With respect to defendant's contention that he did not voluntarily consent to the search, it is well settled that the People have the heavy burden of establishing voluntary consent ( see People v. Gonzalez, 39 N.Y.2d 122, 127–128, 383 N.Y.S.2d 215, 347 N.E.2d 575;People v. Whitehurst, 25 N.Y.2d 389, 391, 306 N.Y.S.2d 673, 254 N.E.2d 905). The determination whether consent was voluntarily given is based on the totality of the circumstances ( see Schneckloth v. Bustamonte, 412 U.S. 218, 226, 93 S.Ct. 2041, 36 L.Ed.2d 854;Gonzalez, 39 N.Y.2d at 128, 383 N.Y.S.2d 215, 347 N.E.2d 575;People v. Hyla, 291 A.D.2d 928, 929, 738 N.Y.S.2d 147,lv. denied98 N.Y.2d 652, 745 N.Y.S.2d 510, 772 N.E.2d 613).
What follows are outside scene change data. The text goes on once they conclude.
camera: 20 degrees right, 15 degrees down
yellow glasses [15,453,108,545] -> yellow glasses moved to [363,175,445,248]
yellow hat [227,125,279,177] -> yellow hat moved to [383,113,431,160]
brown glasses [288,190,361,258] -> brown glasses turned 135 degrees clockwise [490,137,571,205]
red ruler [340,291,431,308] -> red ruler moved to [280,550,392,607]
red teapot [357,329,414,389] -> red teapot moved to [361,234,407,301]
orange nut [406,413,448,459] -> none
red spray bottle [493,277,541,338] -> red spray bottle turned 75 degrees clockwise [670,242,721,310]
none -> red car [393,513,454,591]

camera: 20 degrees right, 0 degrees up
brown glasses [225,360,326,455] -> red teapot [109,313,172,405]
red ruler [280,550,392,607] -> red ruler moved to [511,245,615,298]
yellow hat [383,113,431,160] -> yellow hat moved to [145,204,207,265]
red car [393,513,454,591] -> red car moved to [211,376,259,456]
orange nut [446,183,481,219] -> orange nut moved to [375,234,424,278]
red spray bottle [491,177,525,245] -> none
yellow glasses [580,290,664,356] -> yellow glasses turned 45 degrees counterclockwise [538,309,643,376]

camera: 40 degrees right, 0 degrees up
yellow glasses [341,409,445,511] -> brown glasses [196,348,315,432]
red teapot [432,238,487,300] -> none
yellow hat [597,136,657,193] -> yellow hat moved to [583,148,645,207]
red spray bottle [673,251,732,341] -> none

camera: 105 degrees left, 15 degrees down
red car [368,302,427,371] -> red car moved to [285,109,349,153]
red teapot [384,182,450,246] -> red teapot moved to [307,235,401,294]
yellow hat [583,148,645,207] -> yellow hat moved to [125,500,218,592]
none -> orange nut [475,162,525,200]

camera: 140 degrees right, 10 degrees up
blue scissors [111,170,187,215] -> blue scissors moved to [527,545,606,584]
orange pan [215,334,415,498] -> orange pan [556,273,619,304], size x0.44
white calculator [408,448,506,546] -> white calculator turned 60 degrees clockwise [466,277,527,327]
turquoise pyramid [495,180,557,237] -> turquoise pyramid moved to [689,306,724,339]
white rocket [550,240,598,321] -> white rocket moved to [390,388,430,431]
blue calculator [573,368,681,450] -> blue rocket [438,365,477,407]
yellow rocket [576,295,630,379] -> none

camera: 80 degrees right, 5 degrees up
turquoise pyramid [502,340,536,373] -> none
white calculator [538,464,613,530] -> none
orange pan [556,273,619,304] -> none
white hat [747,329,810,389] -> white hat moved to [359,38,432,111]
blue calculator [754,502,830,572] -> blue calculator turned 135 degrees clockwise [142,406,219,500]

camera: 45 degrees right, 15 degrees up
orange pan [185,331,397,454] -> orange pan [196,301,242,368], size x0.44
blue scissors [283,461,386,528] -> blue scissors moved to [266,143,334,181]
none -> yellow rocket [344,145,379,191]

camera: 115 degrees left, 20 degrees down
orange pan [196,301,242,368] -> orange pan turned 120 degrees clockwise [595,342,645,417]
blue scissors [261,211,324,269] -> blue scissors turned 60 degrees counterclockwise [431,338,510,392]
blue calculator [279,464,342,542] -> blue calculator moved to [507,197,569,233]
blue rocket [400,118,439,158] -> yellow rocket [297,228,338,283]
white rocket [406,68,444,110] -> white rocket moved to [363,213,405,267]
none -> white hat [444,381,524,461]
The fact that defendant was in custody does not require suppression ( see generally People v. Edwards, 46 A.D.3d 698, 699, 847 N.Y.S.2d 601,lv. denied10 N.Y.3d 764, 854 N.Y.S.2d 326, 883 N.E.2d 1261), and “[t]he voluntariness of a consent to search is not vitiated, per se, by the failure to give Miranda warnings to an accused while subject to custodial interrogation” ( People v. Tremblay, 77 A.D.2d 807, 807, 430 N.Y.S.2d 757). Here, the totality of the circumstances establishes that defendant “not only consented to the search, but also cooperated with the [search by tossing his apartment keys to the searching officer] to accomplish the search. Such conduct signified the defendant's voluntary consent and willingness to cooperate with the police officers in their search” ( People v. Quagliata, 53 A.D.3d 670, 672, 861 N.Y.S.2d 792,lv. denied11 N.Y.3d 834, 868 N.Y.S.2d 609, 897 N.E.2d 1093;see People v. DePace, 127 A.D.2d 847, 848–849, 511 N.Y.S.2d 950,lv. denied69 N.Y.2d 879, 515 N.Y.S.2d 1026, 507 N.E.2d 1096).
Contrary to defendant's final contention, the sentence is not unduly harsh or severe.
It is hereby ORDERED that the judgment so appealed from is unanimously affirmed.